Liquid mask and your booth
For years we have looked for ways to keep the walls and floors of our booths and prep decks clean and reduce the amount of dirt that eventually finds its way into the paint job (Fig 7). Even in the best of conditions, however, overspray finds its way onto the walls. Although various floor coverings have been used, a perfect solution has not been found. Liquid mask booth that I used in the past has been a clear covering, similar to the liquid mask applied to vehicles, and thus did not help provide the clean white reflective surface needed in a spray booth without considerable work and repainting prior to application.
So we greeted the introduction of a white liquid mask for booths with great interest. The product will withstand up to 500 bake cycles and can be applied over a surface that may have overspray and various colors adhering to the wall. To try it out, we gave the booth, walls and floor a thorough cleaning (Fig 8), which removed a significant amount of overspray and dirt but did not clean the walls completely (Fig 9).

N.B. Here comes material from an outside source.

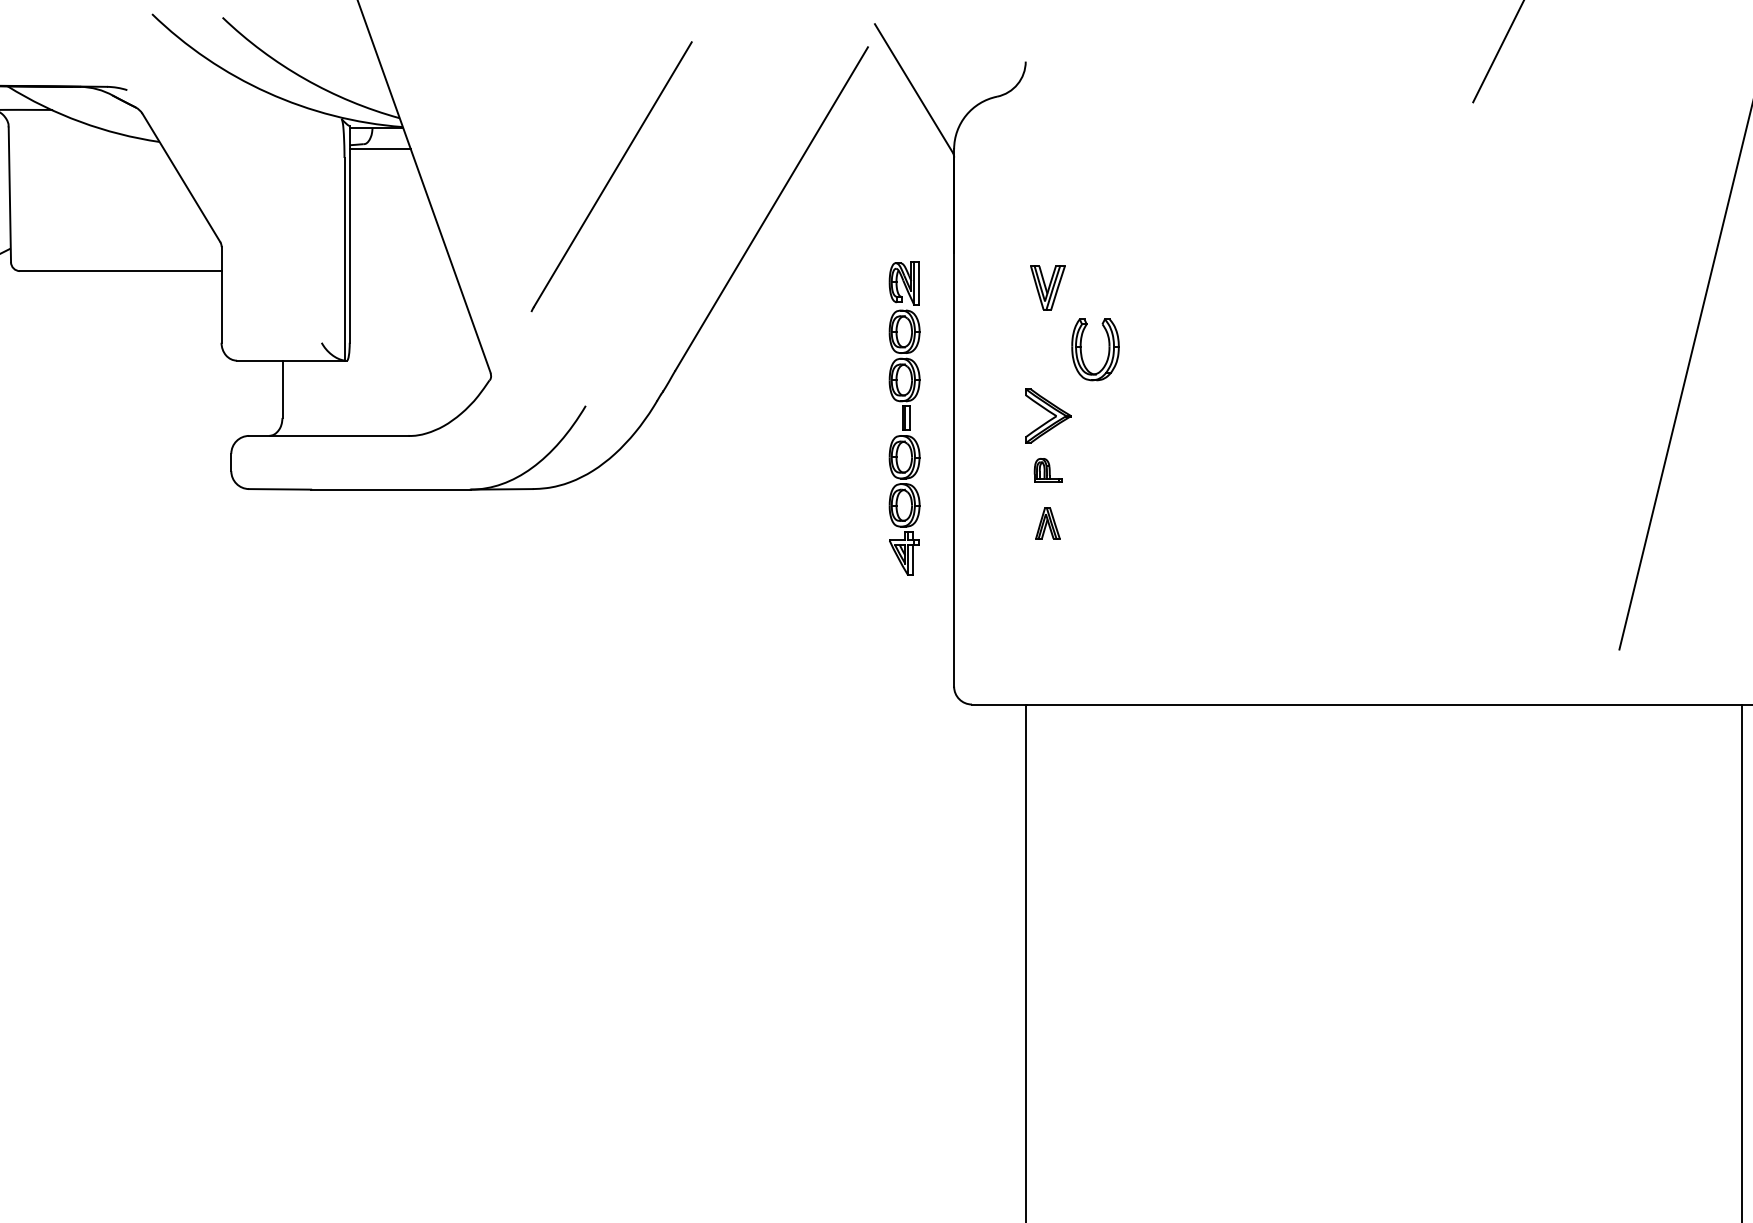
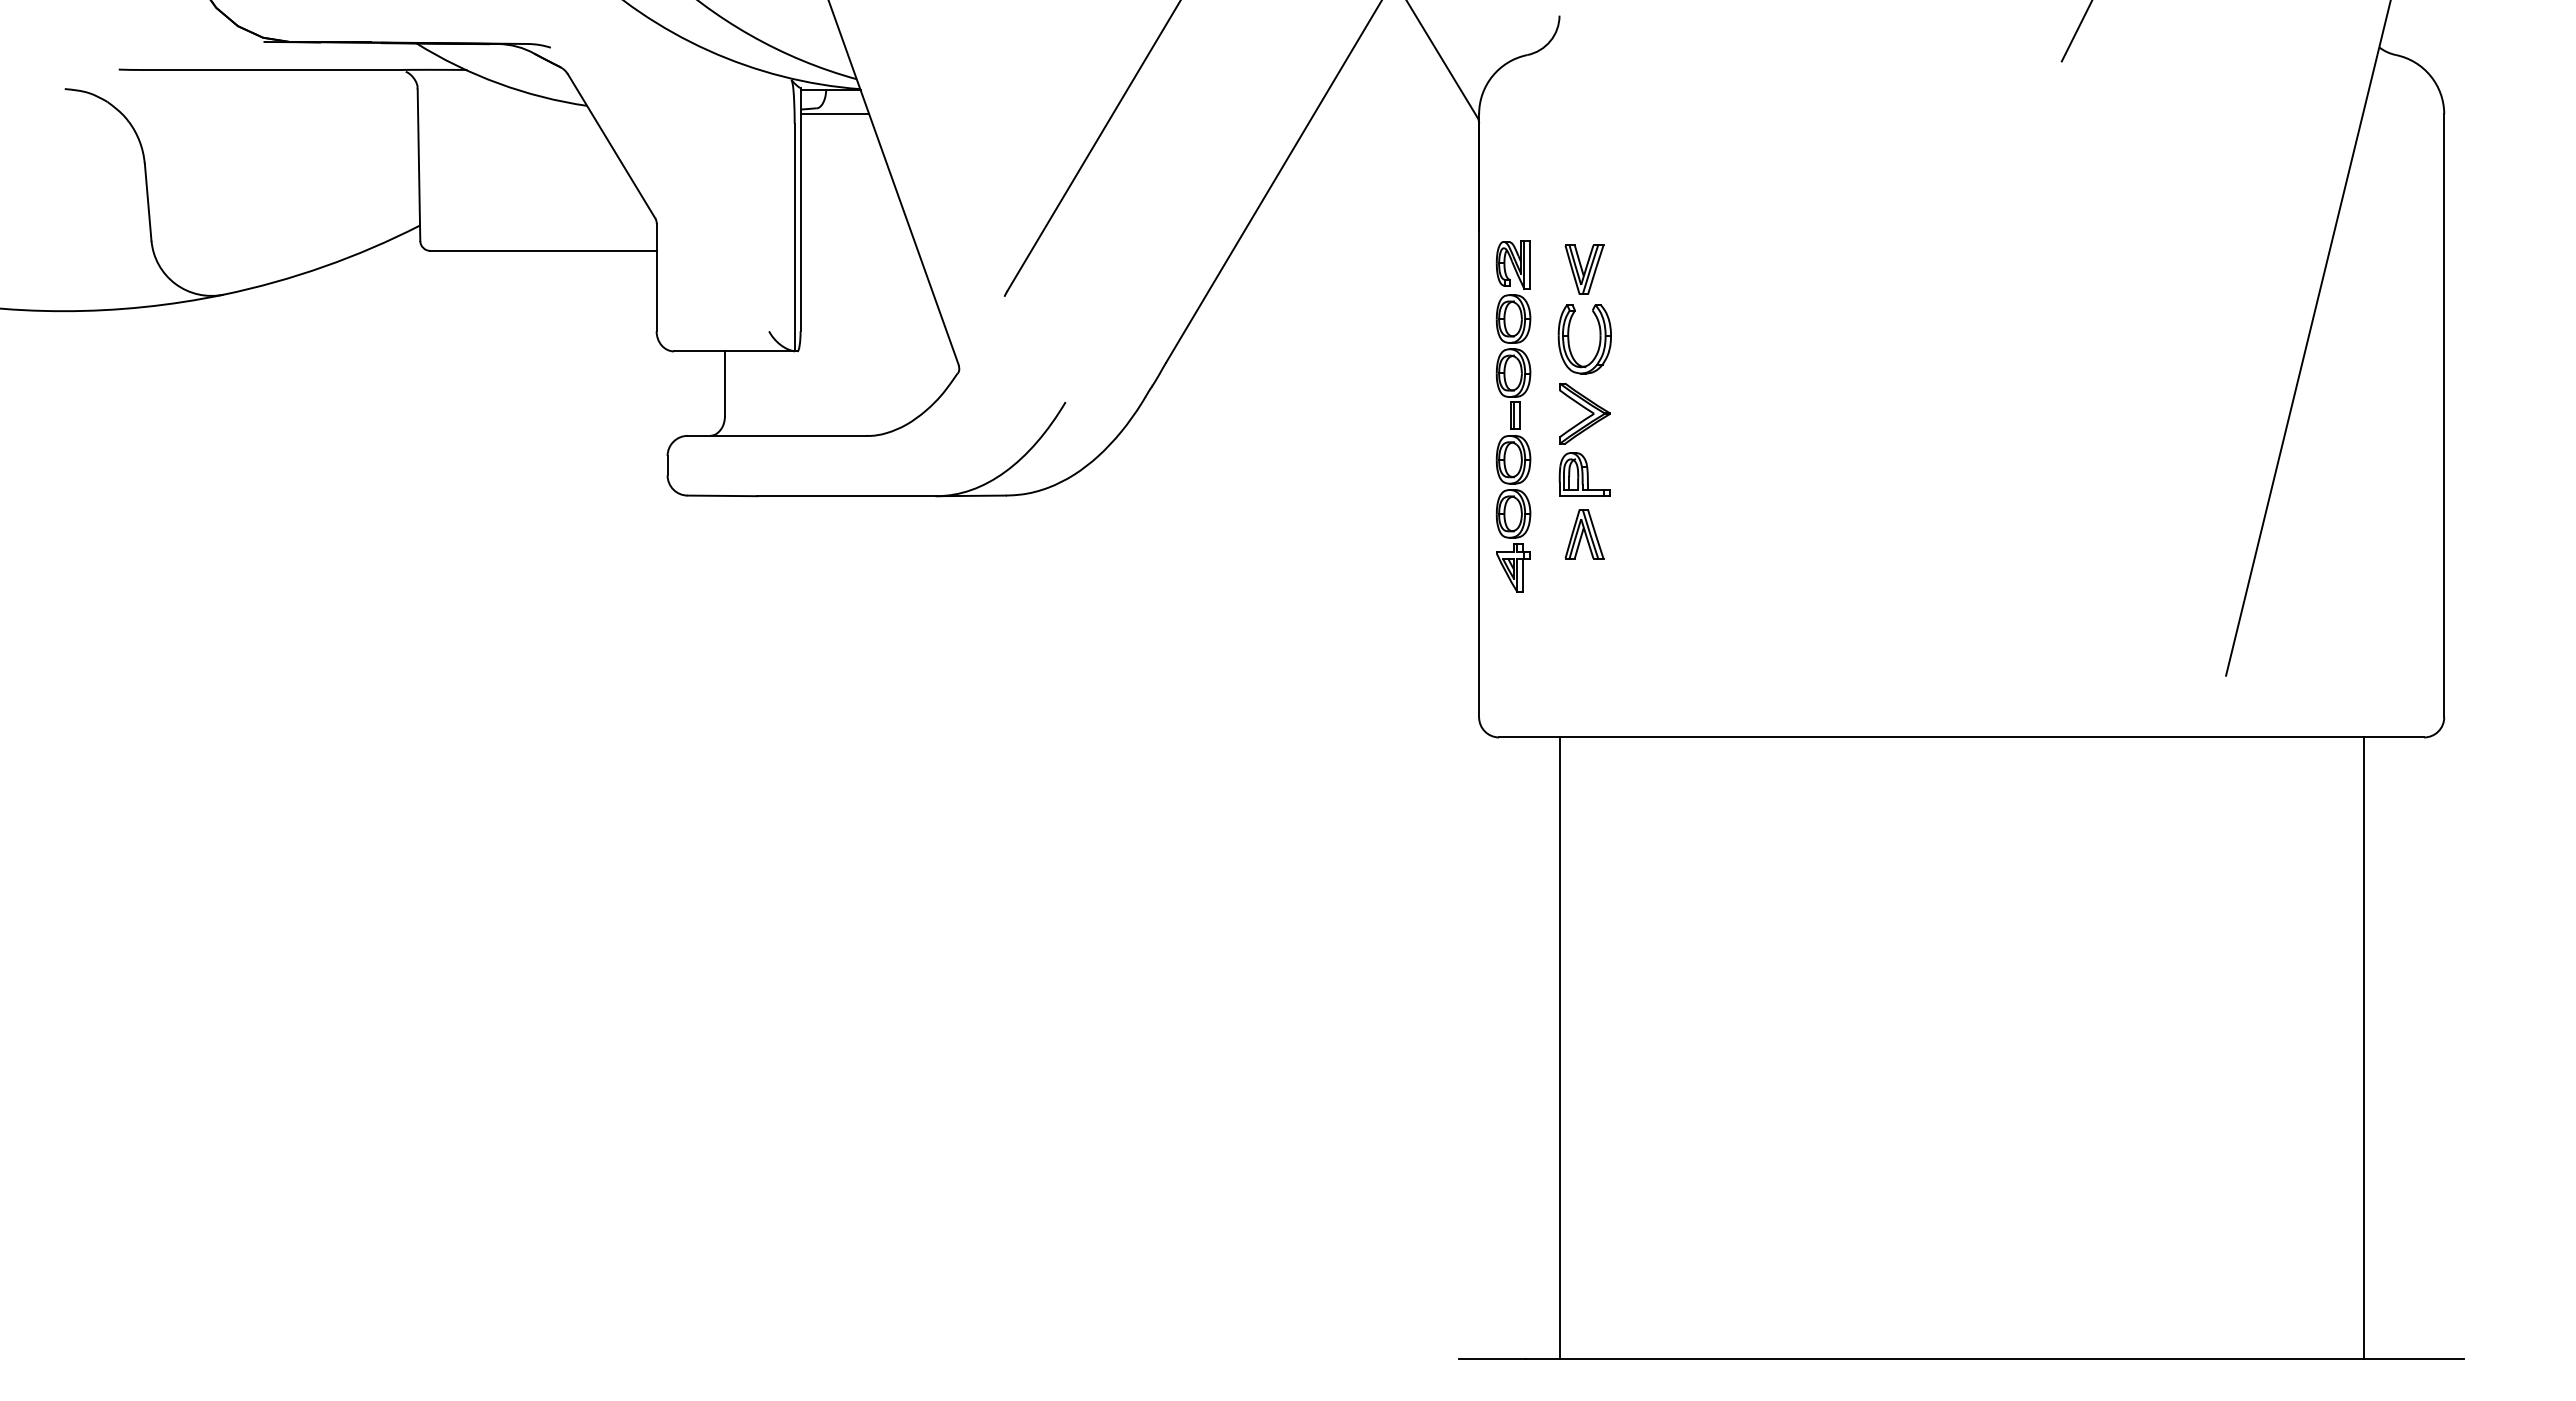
part: (1081, 350) -> (1569, 339), moved
part: (904, 418) -> (1513, 416), moved
part: (1047, 470) -> (1584, 474), size x1.67
part: (1047, 523) -> (1584, 534), size x1.43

We then masked off the windows and lights (Fig 10) and applied two coats of white booth mask (Fig 11). To avoid getting the white booth wall liquid mask on the floor, a large piece of cardboard was laid down and moved as the application progressed, which reduced the amount of time necessary for masking (Fig 12). All the glass was thoroughly cleaned, and a clear sprayable covering was applied over all the glass to protect it from overspray.

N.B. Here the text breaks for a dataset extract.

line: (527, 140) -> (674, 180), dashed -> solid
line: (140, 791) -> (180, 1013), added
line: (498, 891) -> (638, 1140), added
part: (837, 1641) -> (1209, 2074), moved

After the walls were completely coated, a water-based particle control was applied directly to the concrete floor. This coating attracts dirt particles and overspray down to the floor and thus does not circulate while the vehicle is being painted. The manufacturer claims that in testing, it reduces airborne dirt by 60 percent.
For years we have been covering the floors with rosin paper, which requires periodic replacement that can be time-consuming. So far, applying particle controller directly to our concrete floor (Fig 13) has proven to be very useful. The floor swept easier and cleaned up quickly, and it appears to be reducing the amount of dirt in the air and thus on the paint job.
We applied two coats of white booth mask, which covered the wall well (Fig 14). While the application of a third coat would have likely covered any overspray that was on the wall, the finished product was a clean, highly reflective and pleasant paint booth to work in.
Dirt was markedly reduced and color match was more easily recognized with the increased lighting from the clean, white walls. According to the instructions, spray booth liquid masks do not have to be completely washed and stripped off. When it becomes necessary to reapply, we can simply have additional spray mask applied over the old masking to freshen up the walls.
Sprayable liquid mask has many advantages: the reduction of application time, reduced cost per vehicle, cleaner and easier-to-maintain spray booths and cleaner paint jobs with less detailing time. It seems as if the benefits of liquid mask for both vehicle masking and booth maintenance have been largely overlooked. Since no new equipment is necessary for its application, (and in fact its application to booth walls and floors take no longer than is normally done for booth maintenance), and it results in a cleaner working environment and cleaner paint jobs, its use in the shop may warrant a trial.